La cour constate que M. [R] [H] et la SCI Gailia ne précisent pas dans leur requête le chef de demande qu’ils avaient formulé aux termes du dispositif de leurs dernières conclusions et auquel la cour n’aurait pas répondu mais se contentent de dire qu’ils sont bien fondés à solliciter du juge saisi la rectification de la solution précédemment rendue. Ils n’évoquent aucune omission de statuer. Le simple fait que la cour ait écarté ces mêmes moyens et prétentions ou que la solution retenue serait difficile voir impossible à exécuter selon eux, sans apporter de nouveaux éléments, ne caractérise pas non plus une omission de statuer.
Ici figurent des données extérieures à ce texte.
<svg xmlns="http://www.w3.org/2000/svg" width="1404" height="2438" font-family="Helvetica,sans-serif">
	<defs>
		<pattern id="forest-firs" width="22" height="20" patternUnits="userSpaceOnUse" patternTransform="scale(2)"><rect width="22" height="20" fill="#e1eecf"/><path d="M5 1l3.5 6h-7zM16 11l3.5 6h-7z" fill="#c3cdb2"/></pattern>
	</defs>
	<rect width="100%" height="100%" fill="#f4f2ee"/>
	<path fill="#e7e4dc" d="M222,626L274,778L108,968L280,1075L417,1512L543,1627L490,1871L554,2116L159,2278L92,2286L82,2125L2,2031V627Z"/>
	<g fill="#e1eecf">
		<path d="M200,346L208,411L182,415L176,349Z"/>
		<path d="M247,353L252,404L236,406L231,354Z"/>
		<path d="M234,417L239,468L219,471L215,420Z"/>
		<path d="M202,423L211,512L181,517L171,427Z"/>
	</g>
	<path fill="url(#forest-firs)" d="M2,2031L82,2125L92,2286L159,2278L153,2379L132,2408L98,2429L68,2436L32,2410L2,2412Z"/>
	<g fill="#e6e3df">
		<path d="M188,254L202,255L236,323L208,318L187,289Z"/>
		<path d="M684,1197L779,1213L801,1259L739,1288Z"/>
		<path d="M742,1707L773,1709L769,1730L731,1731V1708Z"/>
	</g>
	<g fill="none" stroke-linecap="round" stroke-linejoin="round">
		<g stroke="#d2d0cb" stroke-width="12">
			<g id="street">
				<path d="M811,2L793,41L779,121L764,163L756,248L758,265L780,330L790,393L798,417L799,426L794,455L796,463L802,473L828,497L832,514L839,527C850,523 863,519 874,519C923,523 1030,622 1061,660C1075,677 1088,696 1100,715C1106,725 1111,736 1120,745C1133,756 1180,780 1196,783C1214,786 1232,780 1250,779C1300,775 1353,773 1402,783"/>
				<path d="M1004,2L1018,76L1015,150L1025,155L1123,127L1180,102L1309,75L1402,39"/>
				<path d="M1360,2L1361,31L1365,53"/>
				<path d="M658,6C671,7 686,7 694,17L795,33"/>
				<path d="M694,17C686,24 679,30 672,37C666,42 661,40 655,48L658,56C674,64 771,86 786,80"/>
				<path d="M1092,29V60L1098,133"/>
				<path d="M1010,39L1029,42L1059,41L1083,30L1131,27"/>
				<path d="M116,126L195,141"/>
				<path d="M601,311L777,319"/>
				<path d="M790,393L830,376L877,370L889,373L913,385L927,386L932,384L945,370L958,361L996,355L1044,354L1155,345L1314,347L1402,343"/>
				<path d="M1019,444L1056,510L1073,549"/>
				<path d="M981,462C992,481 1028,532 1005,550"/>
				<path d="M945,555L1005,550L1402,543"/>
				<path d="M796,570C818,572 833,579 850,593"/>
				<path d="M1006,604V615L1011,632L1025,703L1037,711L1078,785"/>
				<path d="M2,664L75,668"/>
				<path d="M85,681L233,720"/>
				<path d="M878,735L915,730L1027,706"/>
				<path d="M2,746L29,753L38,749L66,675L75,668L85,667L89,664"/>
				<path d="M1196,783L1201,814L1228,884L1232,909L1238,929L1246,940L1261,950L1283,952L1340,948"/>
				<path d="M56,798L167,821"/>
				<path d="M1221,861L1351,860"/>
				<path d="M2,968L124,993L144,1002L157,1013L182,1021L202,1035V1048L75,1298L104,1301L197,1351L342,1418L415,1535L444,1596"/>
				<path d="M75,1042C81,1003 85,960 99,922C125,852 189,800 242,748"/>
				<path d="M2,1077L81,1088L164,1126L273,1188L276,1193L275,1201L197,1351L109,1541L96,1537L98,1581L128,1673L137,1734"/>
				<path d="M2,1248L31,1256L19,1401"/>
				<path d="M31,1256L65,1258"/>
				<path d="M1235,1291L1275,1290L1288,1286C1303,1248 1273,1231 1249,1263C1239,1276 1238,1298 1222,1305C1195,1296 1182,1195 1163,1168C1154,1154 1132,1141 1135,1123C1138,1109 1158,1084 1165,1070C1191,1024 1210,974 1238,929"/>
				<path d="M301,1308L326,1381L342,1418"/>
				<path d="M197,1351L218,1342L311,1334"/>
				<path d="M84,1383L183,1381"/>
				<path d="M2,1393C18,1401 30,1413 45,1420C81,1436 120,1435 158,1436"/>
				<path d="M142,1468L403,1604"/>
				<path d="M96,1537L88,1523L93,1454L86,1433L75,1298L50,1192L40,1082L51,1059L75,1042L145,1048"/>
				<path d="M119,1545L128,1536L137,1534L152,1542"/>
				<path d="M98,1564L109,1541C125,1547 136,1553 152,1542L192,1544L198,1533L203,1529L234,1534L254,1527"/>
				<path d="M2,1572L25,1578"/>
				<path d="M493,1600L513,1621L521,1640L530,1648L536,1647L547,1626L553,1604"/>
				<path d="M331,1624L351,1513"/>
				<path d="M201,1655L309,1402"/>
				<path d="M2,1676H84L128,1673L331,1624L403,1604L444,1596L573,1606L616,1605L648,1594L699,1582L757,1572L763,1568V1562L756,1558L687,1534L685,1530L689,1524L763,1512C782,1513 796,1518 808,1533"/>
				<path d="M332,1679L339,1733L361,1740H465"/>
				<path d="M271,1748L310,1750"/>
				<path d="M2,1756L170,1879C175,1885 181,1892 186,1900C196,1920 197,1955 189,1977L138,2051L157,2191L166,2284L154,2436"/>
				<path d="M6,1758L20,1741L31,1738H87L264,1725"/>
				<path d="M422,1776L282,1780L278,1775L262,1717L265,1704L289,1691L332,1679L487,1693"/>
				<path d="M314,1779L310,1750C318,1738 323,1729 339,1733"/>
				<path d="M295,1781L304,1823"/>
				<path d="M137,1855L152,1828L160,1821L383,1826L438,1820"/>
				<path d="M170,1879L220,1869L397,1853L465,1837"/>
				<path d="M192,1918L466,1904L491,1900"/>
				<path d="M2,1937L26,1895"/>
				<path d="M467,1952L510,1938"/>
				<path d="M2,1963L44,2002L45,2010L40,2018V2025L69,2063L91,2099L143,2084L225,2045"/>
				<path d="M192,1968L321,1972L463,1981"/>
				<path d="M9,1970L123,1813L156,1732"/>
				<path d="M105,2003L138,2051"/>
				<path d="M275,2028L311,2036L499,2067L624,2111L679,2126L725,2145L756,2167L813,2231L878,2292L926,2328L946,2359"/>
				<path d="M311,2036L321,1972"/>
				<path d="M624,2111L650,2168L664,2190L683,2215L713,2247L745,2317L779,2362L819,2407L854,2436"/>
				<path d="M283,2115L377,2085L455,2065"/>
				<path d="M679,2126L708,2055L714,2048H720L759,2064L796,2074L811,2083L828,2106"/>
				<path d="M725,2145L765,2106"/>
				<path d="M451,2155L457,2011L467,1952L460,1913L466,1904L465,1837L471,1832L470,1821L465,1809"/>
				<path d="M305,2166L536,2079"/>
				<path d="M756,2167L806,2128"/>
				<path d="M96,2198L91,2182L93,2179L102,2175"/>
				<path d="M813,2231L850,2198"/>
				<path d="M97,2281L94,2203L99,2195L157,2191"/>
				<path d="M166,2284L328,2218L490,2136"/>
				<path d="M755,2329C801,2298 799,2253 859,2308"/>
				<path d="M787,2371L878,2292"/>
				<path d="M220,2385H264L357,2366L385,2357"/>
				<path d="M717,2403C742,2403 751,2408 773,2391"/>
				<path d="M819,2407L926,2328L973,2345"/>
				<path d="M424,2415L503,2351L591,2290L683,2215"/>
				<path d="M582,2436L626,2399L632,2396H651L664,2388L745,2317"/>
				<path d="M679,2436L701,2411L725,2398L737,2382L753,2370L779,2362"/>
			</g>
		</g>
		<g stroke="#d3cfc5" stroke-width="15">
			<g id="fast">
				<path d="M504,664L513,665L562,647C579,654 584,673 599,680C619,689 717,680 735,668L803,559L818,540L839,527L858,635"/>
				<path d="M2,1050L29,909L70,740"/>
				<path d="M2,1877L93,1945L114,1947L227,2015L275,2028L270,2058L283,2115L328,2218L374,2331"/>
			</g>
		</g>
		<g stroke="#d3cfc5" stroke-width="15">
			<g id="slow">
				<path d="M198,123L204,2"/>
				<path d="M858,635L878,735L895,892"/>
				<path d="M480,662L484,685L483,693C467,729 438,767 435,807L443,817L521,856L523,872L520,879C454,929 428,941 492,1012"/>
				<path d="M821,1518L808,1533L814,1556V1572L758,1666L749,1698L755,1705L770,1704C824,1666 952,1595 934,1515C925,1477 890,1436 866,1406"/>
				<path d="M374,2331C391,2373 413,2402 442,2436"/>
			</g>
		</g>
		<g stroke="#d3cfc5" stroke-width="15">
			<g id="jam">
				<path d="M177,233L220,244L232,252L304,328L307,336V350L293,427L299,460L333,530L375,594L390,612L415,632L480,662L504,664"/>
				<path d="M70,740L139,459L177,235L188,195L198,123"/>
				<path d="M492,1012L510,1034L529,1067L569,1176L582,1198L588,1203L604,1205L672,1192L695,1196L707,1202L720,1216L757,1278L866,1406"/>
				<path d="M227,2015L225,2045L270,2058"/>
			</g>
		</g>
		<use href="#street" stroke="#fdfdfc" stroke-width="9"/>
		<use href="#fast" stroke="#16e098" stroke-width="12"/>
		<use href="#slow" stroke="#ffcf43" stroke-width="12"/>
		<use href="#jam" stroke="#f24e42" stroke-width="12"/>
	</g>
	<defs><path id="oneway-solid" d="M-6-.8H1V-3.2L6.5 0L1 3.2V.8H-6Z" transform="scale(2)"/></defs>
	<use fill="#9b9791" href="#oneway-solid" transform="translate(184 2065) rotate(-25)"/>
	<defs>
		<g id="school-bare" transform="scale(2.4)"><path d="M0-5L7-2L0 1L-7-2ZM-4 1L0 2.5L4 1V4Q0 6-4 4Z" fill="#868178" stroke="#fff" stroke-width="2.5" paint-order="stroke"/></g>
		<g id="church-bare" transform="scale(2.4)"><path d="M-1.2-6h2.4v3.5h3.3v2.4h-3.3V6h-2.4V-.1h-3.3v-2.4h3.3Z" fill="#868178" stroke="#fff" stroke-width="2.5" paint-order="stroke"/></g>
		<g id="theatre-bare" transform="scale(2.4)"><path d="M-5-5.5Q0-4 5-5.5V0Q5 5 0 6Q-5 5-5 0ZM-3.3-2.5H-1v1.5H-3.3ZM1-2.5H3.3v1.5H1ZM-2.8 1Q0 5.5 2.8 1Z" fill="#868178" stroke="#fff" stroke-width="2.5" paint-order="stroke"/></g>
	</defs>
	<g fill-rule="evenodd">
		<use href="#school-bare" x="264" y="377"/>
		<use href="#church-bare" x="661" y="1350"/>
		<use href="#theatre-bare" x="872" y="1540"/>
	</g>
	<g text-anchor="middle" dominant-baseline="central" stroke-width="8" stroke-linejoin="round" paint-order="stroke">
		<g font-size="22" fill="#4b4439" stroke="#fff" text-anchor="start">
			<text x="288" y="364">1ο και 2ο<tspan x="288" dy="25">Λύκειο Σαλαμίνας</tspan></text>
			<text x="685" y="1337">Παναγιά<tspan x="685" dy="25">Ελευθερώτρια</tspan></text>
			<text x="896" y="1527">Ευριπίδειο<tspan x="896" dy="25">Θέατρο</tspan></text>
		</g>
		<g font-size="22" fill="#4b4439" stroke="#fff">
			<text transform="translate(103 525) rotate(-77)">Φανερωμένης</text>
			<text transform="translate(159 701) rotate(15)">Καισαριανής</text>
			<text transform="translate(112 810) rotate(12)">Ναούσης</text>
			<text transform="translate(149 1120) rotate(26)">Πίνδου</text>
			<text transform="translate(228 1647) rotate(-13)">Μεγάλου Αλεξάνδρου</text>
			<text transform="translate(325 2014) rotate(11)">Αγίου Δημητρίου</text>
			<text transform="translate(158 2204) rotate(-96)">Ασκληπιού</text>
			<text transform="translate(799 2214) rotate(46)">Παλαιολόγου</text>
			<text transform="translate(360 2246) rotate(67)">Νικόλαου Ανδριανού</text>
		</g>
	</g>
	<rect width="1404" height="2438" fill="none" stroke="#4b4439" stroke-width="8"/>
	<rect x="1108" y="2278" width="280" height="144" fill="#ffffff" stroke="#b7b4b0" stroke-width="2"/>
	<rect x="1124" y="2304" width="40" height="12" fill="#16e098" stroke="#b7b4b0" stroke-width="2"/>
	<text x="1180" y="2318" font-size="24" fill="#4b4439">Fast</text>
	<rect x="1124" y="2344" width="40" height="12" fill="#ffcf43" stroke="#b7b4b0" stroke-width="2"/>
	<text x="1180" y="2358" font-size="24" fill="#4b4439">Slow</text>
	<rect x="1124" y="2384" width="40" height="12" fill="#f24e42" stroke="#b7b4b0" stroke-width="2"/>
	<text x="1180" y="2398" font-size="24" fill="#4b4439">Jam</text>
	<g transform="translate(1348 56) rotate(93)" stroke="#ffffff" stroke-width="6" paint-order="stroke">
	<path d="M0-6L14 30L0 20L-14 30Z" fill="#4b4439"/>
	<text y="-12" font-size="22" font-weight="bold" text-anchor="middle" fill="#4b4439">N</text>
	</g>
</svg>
Ils seront déboutés de leur demande.
Il n’apparaît pas équitable de laisser aux époux [P] la charge de leurs frais non compris dans les dépens. M. [R] [H] et la SCI Gailia seront condamnés solidairement à leur verser la somme de 2 000 euros au titre des dispositions de l’article 700 du code de procédure civile ainsi qu’aux dépens.
PAR CES MOTIFS :
La cour :
Déboute M. [R] [H] et la SCI Gailia de leur requête en omission de statuer ;
Condamne solidairement M. [R] [H] et la SCI Gailia à verser à M. [O] [P] et à Mme [J] [I] épouse [P] une somme de 2 000 euros au titre des frais irrépétibles et aux dépens de l’instance ;
Condamne solidairement M. [R] [H] et la SCI Gailia aux entiers dépens de l’instance.